The AD also mandates that the jets have cockpit AoA disagree alerts.

Boeing has also updated software to prevent “a theoretical combination of faults that could lead to a runaway stabiliser” – a condition when the trim system makes uncommanded stabiliser adjustments, the company says. Likewise, new software prevents the “remote possibility” of autopilot disengagement.

Additionally, horizontal stabiliser wires must be separated to ensure they meet FAA requirements. And all 737 Max will be checked for foreign object debris, Boeing says.

Boeing 737 Max 8 house colours 1

Source: Max Kingsley-Jones/FlightGlobal

Additionally, Max pilots must complete new MCAS-specific training and experience MCAS activation in simulators. New training also addresses manual trim issues and “runaway stabiliser” events.

TURNING THE PAGE

The FAA recertification follows an unprecedented and remarkably turbulent chapter in Boeing’s 104-year history. The Max’s troubles began with the crash of Lion Air flight 610 on 29 October 2018, killing 189, and was followed a little under five months later when Ethiopian Airlines flight 302 went down on 10 March 2019 causing the deaths of all 157 on board. Both jets were 737 Max 8s.

Investigators believe the crews were unable to keep their aircraft in the sky after faulty AoA inputs caused MCAS to repeatedly activate.

Southwest Boeing 737 Max

Source: Etienne Laurent/EPA-EFE/Shutterstock

Southwest Airlines has 34 737 Max aircraft in storage

Boeing gave the Max MCAS to address aerodynamic changes resulting from the jet’s CFM International Leap-1B engines, which are larger than the 737NG’s CFM56 powerplants. The Leaps can make the Max pitch nose-up in certain circumstances.

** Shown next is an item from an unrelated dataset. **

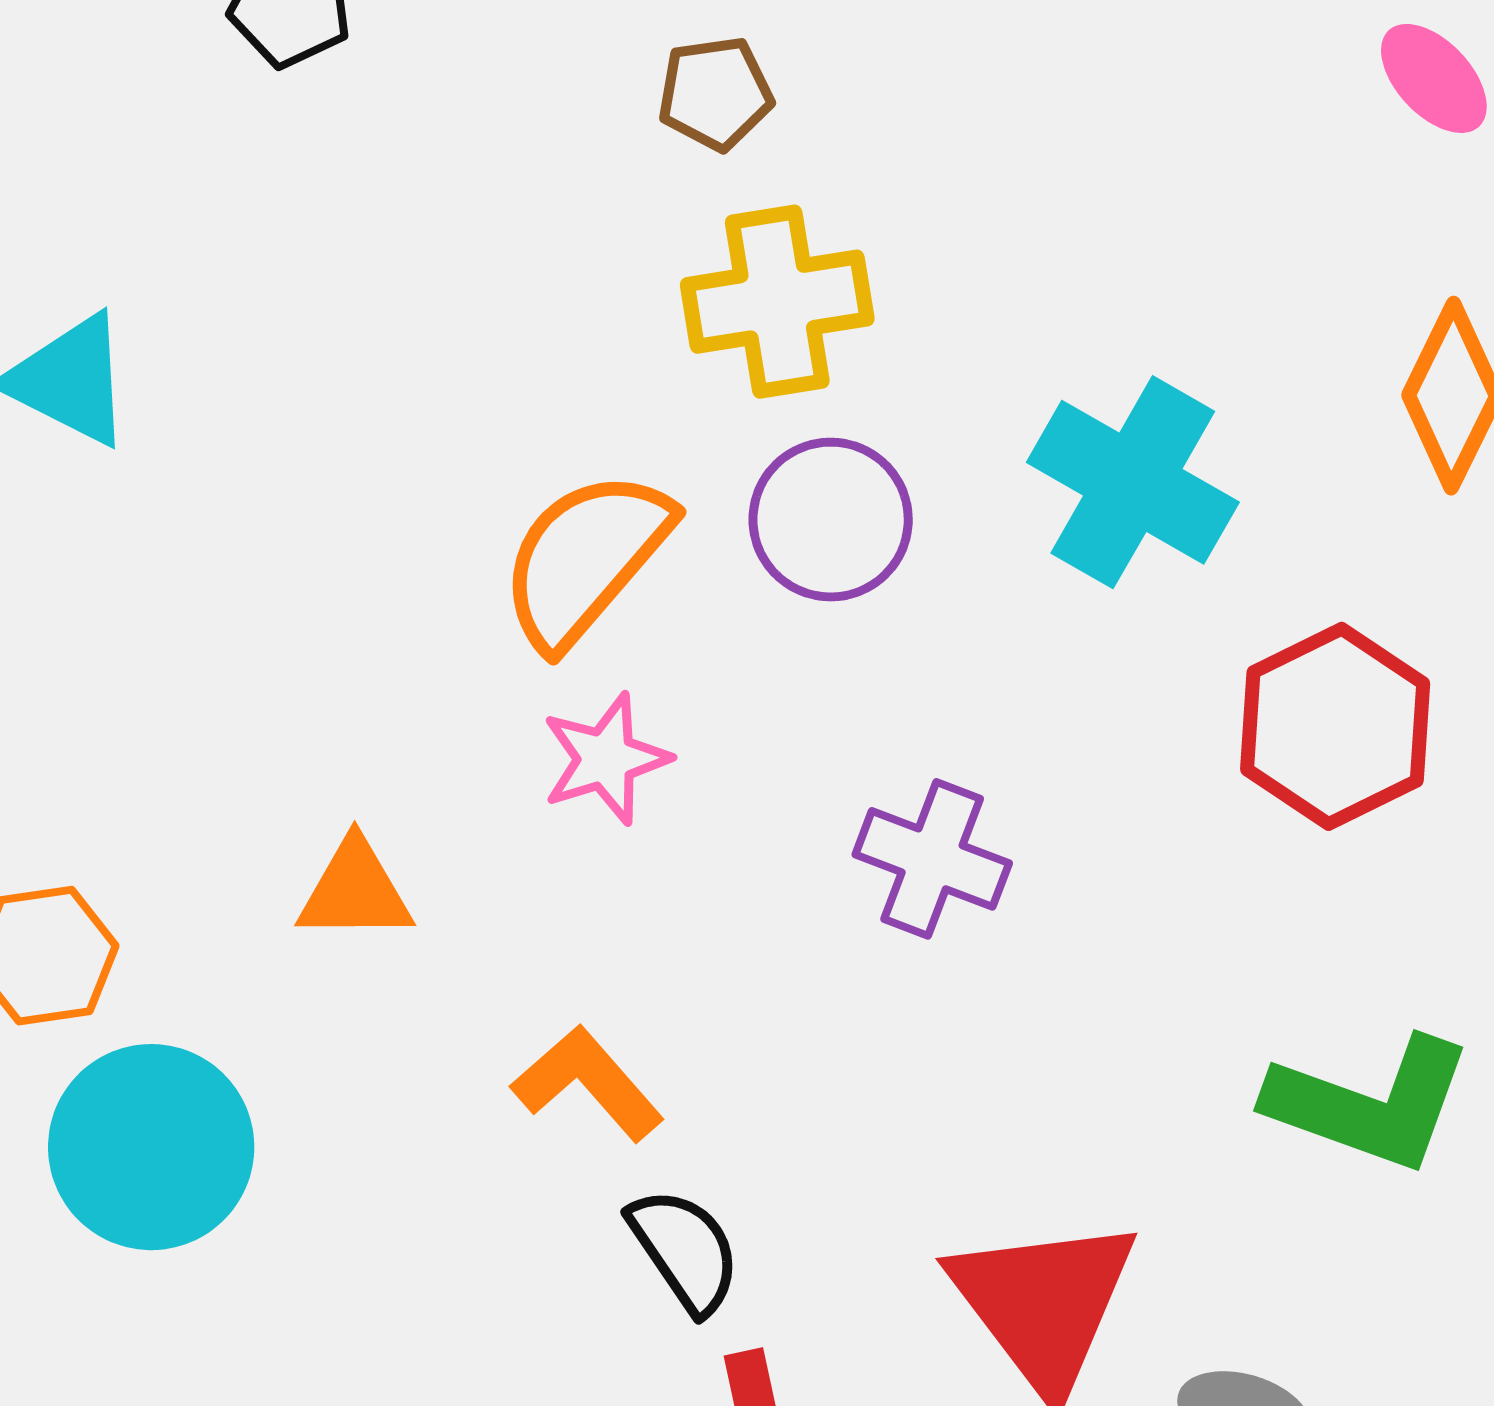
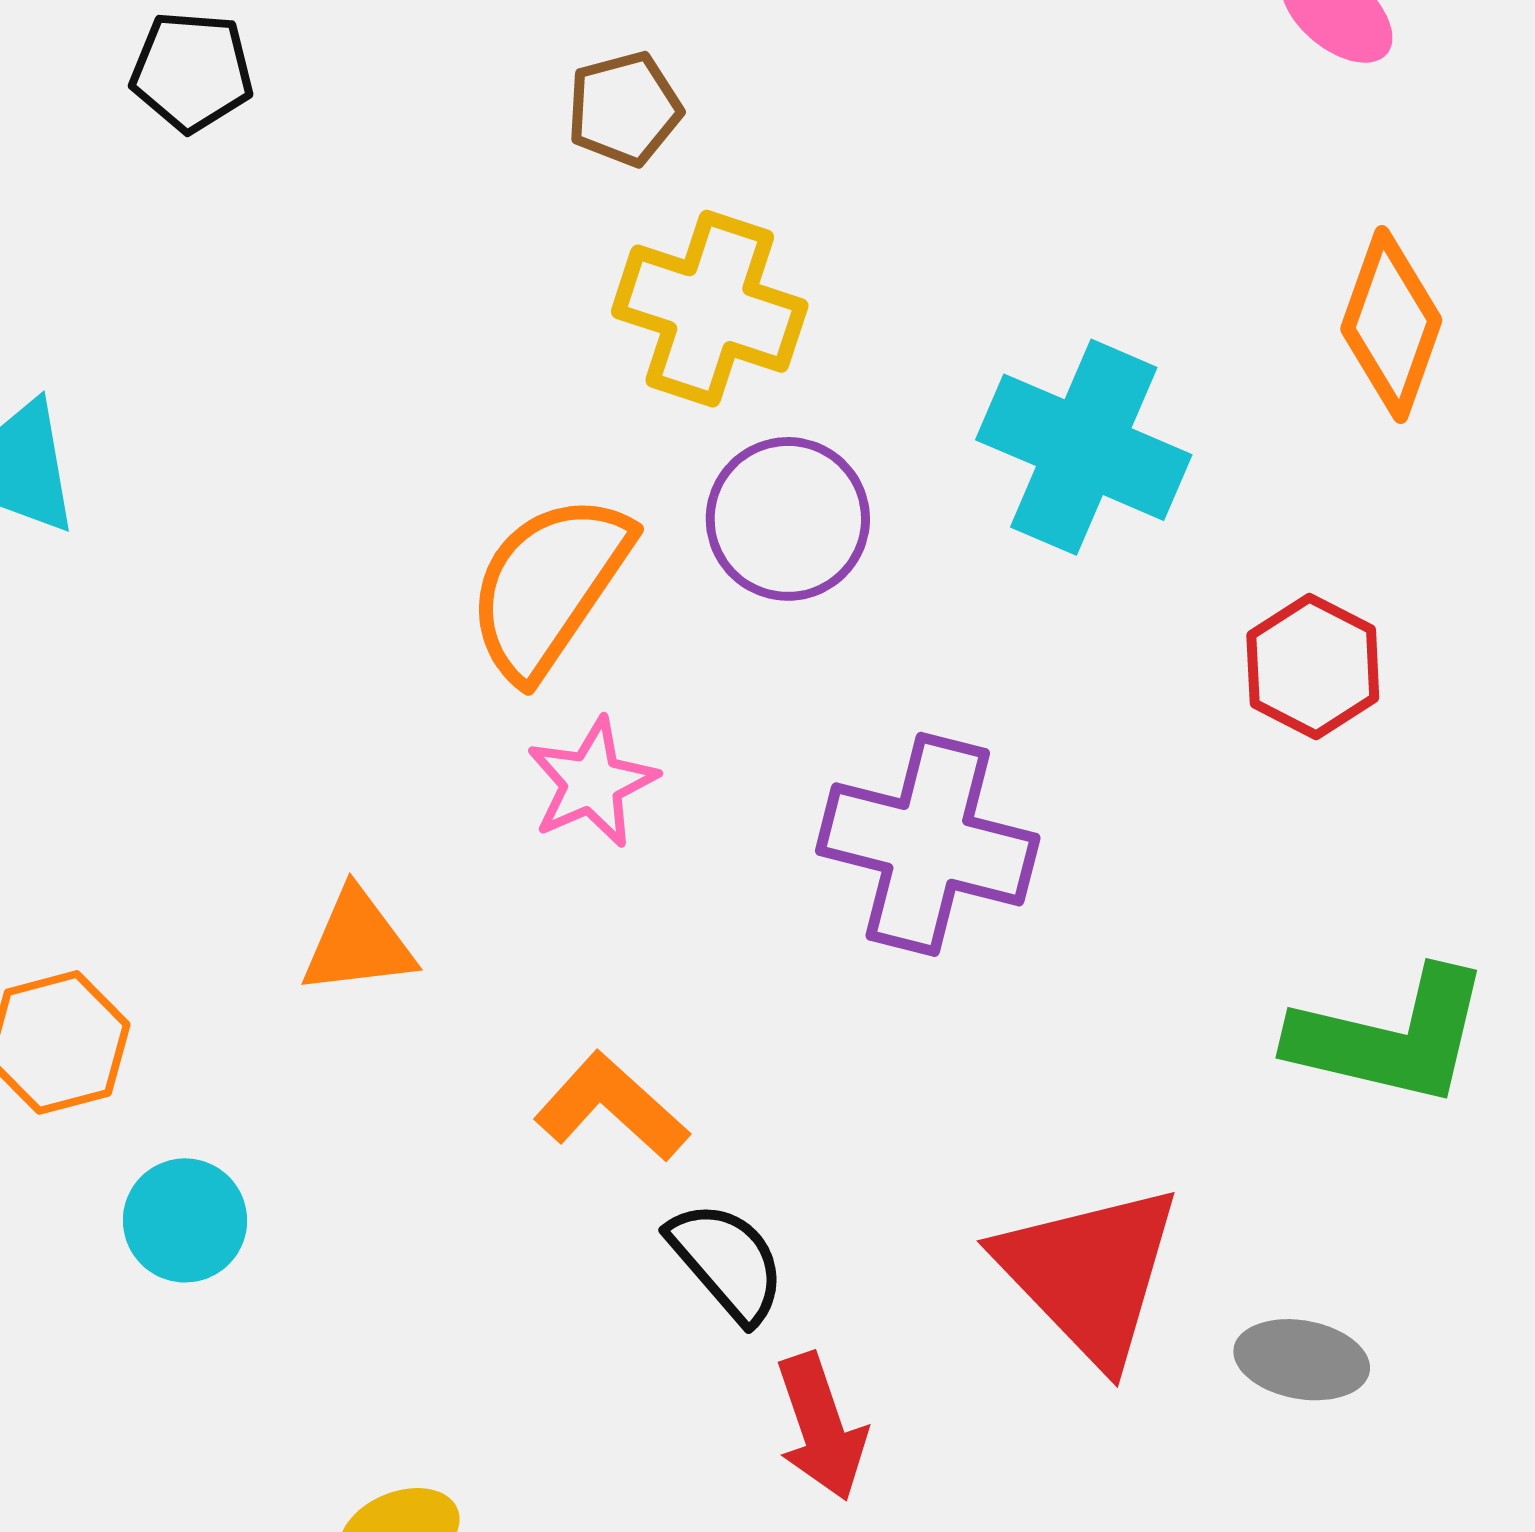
yellow cross: (777, 302) -> (710, 309), turned 34
red hexagon: (1335, 726) -> (1313, 666), size x0.7
purple cross: (932, 859) -> (928, 844), size x1.4
cyan circle: (151, 1147) -> (185, 1220), size x0.6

MCAS counters that tendency by trimming the horizontal stabiliser, pitching the nose down.

From the start, Boeing took heat for not fully disclosing the existence of MCAS to customers, and for a software glitch that made AoA “disagree” alerts inoperable on some jets.

For months, Boeing defended its design, insisting pilots could counter MCAS by following well-defined, long-existing pilot procedures. A malfunctioning MCAS presents like a runaway stabiliser, and pilots can disable the system by following the runaway stabiliser checklist, the argument goes.

The crashes spurred investigations that shook Boeing to its core; documents surfaced that raised troubling questions about the company’s inner workings. Critics accused the airframer of dismissing internal concerns about the Max’s safety, of wrongly denying the need for Max-specific pilot training, of having too much influence over FAA inspectors, and of muscling the Max through FAA certification.

Some analysts have described the Max crisis as the consequence of an internal shift within Boeing following its 1997 merger with McDonnell Douglas. They say Boeing, once driven by engineering prowess, became more obsessed with producing positive quarterly financials and the resulting stock-price gains.

Boeing’s executives, including chief executive David Calhoun, insist the company’s top priority remains safety. Since the crashes, Boeing has created a new internal safety division and shifted its structure so engineers report to the chief engineer, not business unit heads.

The crashes also inspired widespread criticism of the FAA’s certification process – specifically its delegation of huge chunks of certification work to aircraft manufacturers.

Also, air safety experts have said the Max crashes highlight broader concerns about pilot training and maintenance standards – particularly those at some airlines in developing nations.

Pointing to crash reports, those experts and some airline pilots have noted apparent critical missteps by the pilots of the crashed Lion Air and Ethiopian jets.

Story updated on 18 November to include comments from Boeing.